Les crédits du DVD mentionnent d’énigmatiques remerciements à Pedro Soler. Si nous ne savons pas à quoi ils font allusion concrètement, nul doute que l’ atmosphère de recueillement et d’ écoute attentive et réciproque entre les musiciens est bien à l’ unisson du flamenco de Pedro. On en trouvera peu d’ exemples aussi aboutis dans le flamenco contemporain, sauf sans doute les duos entre Mayte Martín et Juan Ramón Caro ou José Luis Montón (pour filer la métaphore, cet album pourrait être sous-titré "cante y guitarras de cámara" ).

On ne peut qu’admirer la musicalité et la justesse de ton du jeu de Guillermo Guillén. Dans les cantes libres (Granaína y Media ; Tarantas accompagnées "por Minera"), comme dans les Peteneras (version originale de la cantaora, avec une belle coda en duo : voix et trémolo) et la Soleá, il obtient par le parfait calibrage de ses falsetas et la précision de son accompagnement (non seulement pour l’ harmonie, mais surtout pour la durée et le phrasé de ses réponses) des effets de "fondu - enchaîné" qui donnent aux suites de cantes une remarquable unité. La performance est particulièrement appréciable dans les cantes libres, pour lesquels l’ absence de pulsation régulière rend l’ exercice particulièrement ardu. Combien de patientes répétitions pour obtenir un résultat aussi fluide et apparemment naturel ?

On ne s’ étonnera donc pas que les cantes festeros soient conçus de manière globale comme des pièces unitaires, avec exposition, développement, intermède et coda : Alegrías, sur une musique de José María Rodríguez (beau duo de guitare de Joaquín Brito et Guillermo Guillén) ; Copla por Bulería ; Tangos (musique de Rocío Márquez).

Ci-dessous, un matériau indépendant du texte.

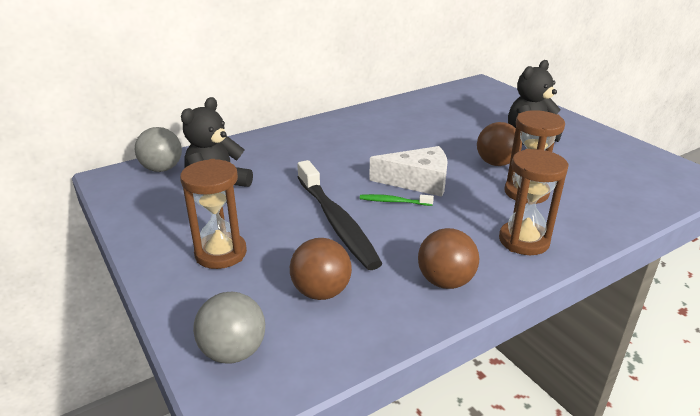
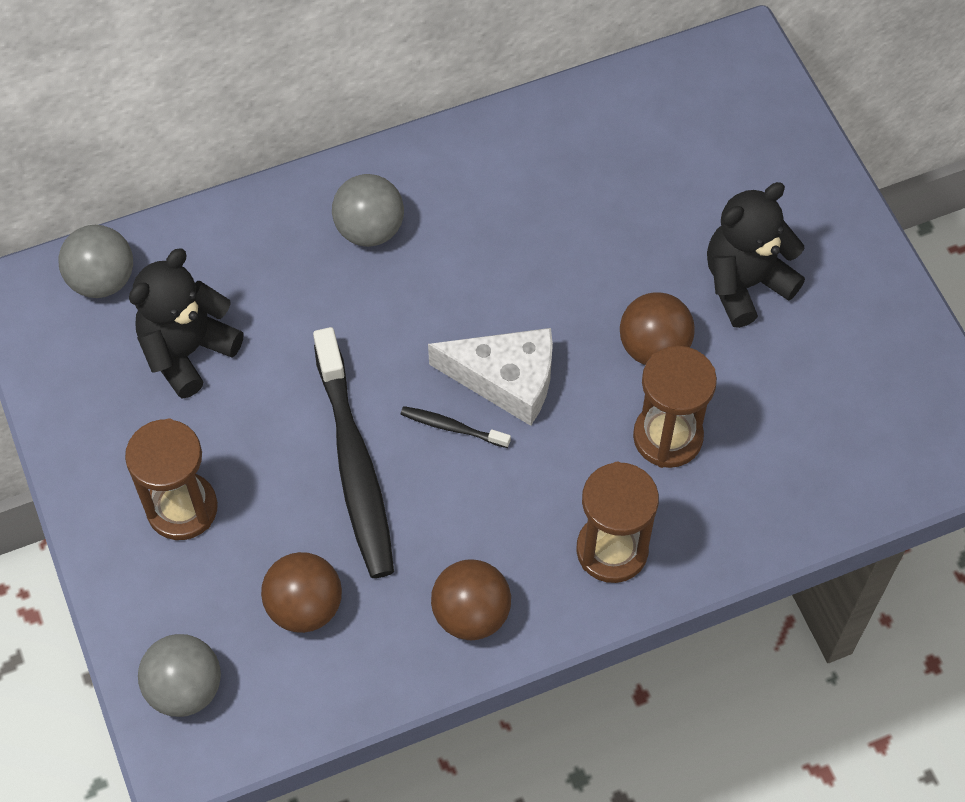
camera: 10 degrees right, 30 degrees up
green toothbrush [360,194,434,206] -> black toothbrush [400,406,511,448]
none -> grey ball [332,174,404,247]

Les palmas et nudillos de Marcos Jímenez et Juan Aguirre, et les percussions de Jorge Pérez adoptent avec subtilité le même ton intimiste. Elles assurent seules, l’accompagnement de la Serrana de Rengel, chantée a capella par Rocío, et conclue comme dans les années 1920 – 1930 par un cante "abandolao" (Jabegote). La transition vers le rythme "abandolao" est là encore effectuée sans rupture sur la vocalise conclusive de la Serrana, par l’ entrée de la guitare de Guillermo qui nous gratifie au passage d’ une falseta pleine de swing.

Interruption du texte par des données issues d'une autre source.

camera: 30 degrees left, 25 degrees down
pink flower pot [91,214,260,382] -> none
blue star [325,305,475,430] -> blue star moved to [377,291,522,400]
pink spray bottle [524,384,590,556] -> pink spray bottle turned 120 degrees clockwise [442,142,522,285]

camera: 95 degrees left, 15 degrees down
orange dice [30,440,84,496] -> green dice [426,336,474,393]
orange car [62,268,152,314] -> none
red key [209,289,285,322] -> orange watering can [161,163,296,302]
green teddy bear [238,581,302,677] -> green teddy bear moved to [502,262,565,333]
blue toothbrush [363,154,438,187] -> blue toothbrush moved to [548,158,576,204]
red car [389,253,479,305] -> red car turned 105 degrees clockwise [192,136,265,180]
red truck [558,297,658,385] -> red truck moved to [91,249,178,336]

Le programme est heureusement complété par une chanson de Rocío Márquez de ton "mozarabe" (et donc : laúd et percussions orientales – respectivement Emilio Villalba et Sergio Mora), sur un poème de Jorge Manrique, et par des Fandangos de Huelva, composées et accompagnées avec son feeling coutumier dans ce répertoire par José María de Lepe.

Nous avons déjà eu souvent l’ occasion d’ écrire tout le bien que nous pensions du cante de Rocío Márquez. Nous sommes sûrs qu’ elle nous pardonnera d’ avoir pour une fois plus longuement parlé de ses musiciens, qui le méritent amplement.